• **Short task A**
In the extract on road ruts, what shape does it suggest would probably suffice for a more realistic low-poly U-shaped scallop?
• **Short task B**
Please echo the lines of the listing, starting with the line that contains "common name: Fodder vetch" and going on through the line that contains "scientific name: Spondyliosoma cantharus", both lines included.

The ruts/tracks could be a simple V track cut into the ground mesh and detached as a separate object. This would create the desired effect, still be low poly, and not require any special modification to the Z height of the walkmesh to accommodate the V-shaped cutout tracks. If you want something more realistic for the ruts, use a low-poly U-shaped scallop - probably a 6 face semicircle would suffice.

 

In essence, the geometry is an inverse of what I did for the Q ploughed fields. The furrows on those tiles are actually low-poly triangular peaks whose tips are slightly higher than the surrounding ground.

 

[EDIT]

 

There is also an easier way I just thought of if you don't mind sacrificing the 3-D geometry of the above method, but it requires a little work lining up the texture with the walkmesh...

 

If you just want to change the material in the walkmesh, all of the road tiles have a wide swath of dirt material that corresponds to the location of the road texture on the tile. All you would need to do is reconstruct that section of the walkmesh, adding a strip down the middle of the track and setting the material of the newly created faces to "grass". The easiest way to do this would be to...

• **Data to use**
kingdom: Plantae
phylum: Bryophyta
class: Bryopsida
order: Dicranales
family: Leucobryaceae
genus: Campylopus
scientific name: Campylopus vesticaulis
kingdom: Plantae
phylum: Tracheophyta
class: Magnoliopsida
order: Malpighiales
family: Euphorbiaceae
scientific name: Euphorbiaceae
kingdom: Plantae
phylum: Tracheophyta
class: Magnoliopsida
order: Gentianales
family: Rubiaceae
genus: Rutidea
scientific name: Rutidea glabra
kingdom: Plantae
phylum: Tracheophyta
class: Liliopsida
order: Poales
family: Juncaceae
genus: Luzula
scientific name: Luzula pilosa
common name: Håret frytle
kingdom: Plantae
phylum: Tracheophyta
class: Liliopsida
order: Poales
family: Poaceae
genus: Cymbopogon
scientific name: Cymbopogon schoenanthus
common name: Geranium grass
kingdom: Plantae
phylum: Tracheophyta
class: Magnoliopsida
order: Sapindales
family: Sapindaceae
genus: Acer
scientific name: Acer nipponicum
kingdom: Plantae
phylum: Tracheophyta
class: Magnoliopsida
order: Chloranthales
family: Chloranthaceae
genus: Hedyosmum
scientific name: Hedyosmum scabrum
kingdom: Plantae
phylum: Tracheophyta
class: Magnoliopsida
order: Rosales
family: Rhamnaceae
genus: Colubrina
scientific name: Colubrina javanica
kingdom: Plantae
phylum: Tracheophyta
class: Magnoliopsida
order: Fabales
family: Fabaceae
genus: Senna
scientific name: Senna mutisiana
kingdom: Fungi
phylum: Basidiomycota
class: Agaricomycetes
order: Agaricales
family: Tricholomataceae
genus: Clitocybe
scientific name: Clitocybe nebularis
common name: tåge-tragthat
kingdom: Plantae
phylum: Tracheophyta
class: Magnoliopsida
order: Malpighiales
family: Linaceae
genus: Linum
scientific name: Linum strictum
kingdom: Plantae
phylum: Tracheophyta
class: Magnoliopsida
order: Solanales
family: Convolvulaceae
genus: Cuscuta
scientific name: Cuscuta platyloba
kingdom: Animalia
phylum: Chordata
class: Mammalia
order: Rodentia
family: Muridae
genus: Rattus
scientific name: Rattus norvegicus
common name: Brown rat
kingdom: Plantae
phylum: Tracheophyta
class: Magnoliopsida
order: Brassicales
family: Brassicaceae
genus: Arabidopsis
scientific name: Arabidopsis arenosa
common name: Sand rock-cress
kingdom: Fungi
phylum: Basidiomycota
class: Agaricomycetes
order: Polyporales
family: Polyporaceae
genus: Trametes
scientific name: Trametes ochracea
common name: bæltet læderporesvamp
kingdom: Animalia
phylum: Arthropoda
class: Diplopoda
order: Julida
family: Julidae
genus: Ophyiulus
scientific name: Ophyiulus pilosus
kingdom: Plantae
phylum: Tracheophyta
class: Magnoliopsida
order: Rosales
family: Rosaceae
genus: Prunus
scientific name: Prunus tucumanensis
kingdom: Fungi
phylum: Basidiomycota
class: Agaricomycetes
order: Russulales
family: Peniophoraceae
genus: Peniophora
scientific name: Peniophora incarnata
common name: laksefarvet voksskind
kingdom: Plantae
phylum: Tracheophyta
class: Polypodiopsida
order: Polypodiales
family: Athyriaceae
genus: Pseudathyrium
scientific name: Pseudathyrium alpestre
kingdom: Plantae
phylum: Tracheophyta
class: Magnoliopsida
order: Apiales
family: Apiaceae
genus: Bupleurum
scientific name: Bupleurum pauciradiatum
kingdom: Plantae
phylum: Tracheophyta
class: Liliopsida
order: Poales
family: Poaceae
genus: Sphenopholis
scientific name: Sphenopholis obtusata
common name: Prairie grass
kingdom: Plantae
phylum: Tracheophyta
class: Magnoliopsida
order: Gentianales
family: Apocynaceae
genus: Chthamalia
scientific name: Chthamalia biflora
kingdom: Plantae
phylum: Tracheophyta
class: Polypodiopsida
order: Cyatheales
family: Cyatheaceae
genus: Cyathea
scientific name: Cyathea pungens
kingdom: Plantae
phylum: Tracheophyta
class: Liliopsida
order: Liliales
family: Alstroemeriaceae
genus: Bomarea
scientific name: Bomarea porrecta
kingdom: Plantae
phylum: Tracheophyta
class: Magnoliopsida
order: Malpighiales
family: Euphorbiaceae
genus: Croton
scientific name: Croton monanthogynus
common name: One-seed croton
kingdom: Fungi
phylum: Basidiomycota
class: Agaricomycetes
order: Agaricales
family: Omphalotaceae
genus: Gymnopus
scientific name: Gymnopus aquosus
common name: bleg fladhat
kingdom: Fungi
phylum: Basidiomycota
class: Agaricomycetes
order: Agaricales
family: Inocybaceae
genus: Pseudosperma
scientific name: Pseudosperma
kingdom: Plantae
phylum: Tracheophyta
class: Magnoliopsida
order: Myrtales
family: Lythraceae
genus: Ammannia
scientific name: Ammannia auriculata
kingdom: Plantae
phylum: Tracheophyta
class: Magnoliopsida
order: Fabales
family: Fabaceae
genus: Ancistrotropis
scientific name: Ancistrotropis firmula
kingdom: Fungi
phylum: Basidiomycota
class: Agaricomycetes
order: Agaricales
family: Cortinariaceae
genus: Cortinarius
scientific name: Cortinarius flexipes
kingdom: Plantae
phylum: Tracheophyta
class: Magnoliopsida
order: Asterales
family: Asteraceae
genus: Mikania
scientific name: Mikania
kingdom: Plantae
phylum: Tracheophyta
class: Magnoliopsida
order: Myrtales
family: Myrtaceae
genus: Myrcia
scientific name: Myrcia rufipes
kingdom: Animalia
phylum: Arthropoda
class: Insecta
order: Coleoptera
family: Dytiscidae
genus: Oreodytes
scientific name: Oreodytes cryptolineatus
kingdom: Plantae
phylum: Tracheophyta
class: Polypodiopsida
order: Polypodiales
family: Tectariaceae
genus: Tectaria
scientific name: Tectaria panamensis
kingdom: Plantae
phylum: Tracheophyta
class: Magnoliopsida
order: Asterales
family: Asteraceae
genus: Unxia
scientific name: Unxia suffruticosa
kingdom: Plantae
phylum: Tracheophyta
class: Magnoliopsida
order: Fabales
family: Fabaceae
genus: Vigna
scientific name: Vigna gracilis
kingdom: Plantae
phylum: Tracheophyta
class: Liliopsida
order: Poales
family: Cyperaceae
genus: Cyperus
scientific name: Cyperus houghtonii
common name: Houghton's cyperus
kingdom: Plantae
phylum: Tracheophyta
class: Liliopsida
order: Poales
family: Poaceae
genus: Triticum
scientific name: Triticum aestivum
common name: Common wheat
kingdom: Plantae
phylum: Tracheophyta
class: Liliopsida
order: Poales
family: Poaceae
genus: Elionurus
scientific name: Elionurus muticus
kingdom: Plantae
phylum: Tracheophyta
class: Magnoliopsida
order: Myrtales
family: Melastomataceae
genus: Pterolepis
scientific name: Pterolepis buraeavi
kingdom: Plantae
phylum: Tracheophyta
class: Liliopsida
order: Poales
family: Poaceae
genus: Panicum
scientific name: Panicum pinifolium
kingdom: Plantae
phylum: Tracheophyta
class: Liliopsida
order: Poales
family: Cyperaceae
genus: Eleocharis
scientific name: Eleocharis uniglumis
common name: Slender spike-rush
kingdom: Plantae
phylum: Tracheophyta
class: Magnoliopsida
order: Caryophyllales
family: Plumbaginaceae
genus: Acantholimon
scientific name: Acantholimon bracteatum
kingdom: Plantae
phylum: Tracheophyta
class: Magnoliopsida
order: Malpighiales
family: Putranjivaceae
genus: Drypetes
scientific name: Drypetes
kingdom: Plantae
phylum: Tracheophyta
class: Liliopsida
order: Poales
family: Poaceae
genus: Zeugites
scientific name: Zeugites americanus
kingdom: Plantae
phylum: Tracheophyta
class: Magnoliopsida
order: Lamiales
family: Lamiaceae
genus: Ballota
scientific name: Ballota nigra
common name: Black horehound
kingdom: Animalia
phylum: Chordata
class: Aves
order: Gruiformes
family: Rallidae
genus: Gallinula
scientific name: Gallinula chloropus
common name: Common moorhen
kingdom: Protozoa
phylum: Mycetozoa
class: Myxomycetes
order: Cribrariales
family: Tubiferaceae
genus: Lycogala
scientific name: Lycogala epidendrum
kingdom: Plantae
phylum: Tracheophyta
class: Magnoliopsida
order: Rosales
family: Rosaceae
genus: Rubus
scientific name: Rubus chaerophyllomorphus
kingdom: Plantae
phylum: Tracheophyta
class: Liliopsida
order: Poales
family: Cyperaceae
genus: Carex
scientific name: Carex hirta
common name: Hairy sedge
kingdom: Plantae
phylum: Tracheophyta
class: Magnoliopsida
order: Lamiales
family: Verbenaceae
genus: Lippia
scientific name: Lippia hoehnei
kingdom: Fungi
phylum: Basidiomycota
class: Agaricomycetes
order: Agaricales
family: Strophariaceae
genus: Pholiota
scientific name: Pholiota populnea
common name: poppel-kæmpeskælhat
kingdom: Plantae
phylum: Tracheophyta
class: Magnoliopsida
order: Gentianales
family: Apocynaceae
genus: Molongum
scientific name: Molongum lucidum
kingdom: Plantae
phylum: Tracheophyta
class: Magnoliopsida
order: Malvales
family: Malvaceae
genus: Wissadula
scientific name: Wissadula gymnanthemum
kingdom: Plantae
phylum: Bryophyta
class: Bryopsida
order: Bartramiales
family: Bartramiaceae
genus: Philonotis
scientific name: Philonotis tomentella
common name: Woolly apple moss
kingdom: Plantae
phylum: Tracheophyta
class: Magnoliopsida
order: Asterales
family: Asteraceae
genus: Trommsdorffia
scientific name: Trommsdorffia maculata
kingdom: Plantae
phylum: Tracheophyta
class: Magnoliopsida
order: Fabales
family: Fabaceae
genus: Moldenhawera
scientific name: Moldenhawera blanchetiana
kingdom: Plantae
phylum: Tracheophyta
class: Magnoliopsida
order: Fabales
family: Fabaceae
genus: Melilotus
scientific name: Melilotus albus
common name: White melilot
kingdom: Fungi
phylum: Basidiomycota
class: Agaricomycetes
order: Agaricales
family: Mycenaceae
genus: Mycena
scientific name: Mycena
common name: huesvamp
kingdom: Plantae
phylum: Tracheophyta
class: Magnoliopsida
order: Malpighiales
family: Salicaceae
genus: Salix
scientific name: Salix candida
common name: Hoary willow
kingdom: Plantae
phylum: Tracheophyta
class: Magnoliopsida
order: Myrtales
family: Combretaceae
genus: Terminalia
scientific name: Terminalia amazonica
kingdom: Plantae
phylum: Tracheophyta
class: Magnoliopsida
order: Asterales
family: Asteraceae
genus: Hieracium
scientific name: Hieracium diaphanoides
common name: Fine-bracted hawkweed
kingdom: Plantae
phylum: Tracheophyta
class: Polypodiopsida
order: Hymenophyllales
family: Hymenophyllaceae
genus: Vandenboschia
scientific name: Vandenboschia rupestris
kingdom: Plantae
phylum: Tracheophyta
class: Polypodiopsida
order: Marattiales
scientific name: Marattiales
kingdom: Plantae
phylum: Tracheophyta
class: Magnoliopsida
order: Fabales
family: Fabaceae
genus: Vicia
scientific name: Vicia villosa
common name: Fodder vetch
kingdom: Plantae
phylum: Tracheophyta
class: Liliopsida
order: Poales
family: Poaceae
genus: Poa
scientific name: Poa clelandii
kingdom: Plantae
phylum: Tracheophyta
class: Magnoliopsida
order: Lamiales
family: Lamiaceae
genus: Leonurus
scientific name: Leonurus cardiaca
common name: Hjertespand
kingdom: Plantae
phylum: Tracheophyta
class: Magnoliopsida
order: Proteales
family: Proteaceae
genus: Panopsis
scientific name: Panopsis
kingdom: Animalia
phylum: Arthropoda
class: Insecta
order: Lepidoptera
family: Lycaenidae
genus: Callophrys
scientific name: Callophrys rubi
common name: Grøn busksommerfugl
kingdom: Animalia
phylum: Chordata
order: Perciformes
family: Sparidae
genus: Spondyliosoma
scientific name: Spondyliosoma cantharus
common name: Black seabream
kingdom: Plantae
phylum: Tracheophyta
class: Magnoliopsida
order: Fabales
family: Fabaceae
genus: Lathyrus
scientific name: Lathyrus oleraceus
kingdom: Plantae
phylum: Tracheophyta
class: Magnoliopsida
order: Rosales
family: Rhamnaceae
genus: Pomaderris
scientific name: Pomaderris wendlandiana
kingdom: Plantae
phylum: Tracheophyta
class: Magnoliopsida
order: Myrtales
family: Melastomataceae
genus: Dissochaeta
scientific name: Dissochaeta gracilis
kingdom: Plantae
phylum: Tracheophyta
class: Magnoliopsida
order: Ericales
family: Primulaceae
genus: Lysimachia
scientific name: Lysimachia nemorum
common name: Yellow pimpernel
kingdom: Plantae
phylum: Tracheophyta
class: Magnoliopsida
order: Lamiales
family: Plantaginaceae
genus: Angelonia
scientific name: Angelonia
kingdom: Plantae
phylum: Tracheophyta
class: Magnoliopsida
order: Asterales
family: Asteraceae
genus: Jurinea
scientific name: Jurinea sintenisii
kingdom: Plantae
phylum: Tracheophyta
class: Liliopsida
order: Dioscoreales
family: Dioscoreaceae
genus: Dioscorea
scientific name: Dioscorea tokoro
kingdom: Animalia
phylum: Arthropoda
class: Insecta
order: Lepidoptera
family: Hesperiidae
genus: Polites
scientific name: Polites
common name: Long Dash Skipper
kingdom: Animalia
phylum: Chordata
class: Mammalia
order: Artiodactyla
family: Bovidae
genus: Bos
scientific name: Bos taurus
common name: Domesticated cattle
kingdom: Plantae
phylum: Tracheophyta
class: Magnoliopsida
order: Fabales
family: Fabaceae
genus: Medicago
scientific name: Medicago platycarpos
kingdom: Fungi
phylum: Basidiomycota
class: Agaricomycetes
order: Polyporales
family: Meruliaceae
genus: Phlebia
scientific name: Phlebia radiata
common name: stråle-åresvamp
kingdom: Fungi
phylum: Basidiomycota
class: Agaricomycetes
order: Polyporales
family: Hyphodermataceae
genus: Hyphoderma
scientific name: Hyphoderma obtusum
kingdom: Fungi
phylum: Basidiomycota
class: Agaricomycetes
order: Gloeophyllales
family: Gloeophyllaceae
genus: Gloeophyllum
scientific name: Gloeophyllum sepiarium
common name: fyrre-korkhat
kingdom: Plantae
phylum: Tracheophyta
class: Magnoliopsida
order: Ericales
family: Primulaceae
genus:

• **Task solution A**
A 6 face semicircle.

• **Task solution B**
common name: Fodder vetch
kingdom: Plantae
phylum: Tracheophyta
class: Liliopsida
order: Poales
family: Poaceae
genus: Poa
scientific name: Poa clelandii
kingdom: Plantae
phylum: Tracheophyta
class: Magnoliopsida
order: Lamiales
family: Lamiaceae
genus: Leonurus
scientific name: Leonurus cardiaca
common name: Hjertespand
kingdom: Plantae
phylum: Tracheophyta
class: Magnoliopsida
order: Proteales
family: Proteaceae
genus: Panopsis
scientific name: Panopsis
kingdom: Animalia
phylum: Arthropoda
class: Insecta
order: Lepidoptera
family: Lycaenidae
genus: Callophrys
scientific name: Callophrys rubi
common name: Grøn busksommerfugl
kingdom: Animalia
phylum: Chordata
order: Perciformes
family: Sparidae
genus: Spondyliosoma
scientific name: Spondyliosoma cantharus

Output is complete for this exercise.